JPMorgan is the rule, not the exception. Every major US bank is the subject of multiple investigations and lawsuits. In 2011, the Senate Permanent Subcommittee on Investigations issued a 630-page report on the financial crash detailing illegal activities by Washington Mutual, Deutsche Bank and Goldman Sachs that contributed to the global crisis. The report also documented the collusion of the credit rating firms and government regulatory agencies.

The committee chairman, Senator Carl Levin, said at the time that the investigation had found “a financial snake pit rife with greed, conflicts of interest and wrongdoing.”

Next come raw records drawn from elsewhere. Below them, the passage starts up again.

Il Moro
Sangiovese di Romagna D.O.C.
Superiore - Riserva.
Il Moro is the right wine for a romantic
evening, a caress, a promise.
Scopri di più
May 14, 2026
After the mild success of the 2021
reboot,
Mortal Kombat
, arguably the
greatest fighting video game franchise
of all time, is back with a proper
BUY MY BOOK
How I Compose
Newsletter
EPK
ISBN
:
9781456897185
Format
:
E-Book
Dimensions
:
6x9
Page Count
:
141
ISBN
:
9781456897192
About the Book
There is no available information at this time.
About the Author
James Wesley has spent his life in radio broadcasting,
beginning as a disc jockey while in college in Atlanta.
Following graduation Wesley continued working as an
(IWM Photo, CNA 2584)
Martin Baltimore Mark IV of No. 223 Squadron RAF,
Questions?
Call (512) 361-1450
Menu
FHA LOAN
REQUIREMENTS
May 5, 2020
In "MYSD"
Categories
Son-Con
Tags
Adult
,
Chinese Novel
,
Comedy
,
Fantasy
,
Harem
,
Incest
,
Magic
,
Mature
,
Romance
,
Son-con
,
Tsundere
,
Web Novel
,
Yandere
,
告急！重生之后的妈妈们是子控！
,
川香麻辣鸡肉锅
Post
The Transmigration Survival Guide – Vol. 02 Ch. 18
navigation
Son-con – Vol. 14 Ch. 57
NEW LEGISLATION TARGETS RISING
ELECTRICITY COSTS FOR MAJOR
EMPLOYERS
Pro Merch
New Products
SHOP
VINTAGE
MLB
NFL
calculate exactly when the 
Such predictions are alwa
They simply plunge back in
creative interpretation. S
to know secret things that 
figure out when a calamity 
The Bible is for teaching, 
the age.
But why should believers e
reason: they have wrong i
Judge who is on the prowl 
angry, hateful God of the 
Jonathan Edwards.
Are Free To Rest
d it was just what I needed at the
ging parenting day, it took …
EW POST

The Obama administration, both political parties, Congress and the courts have worked assiduously to cover up the snake pit and shield the snakes from prosecution. The role of the government in running interference for the banks and protecting the financial aristocracy is illuminated by one little-noted detail of the negotiations between Dimon and Holder.

While the press has reported that Dimon was joined by his bank’s chief counsel, Stephen Cutler, in the Friday night conference call where the agreement was reached, the media has failed to note that Cutler headed the enforcement division of the Securities and Exchange Commission between 2001 and 2005.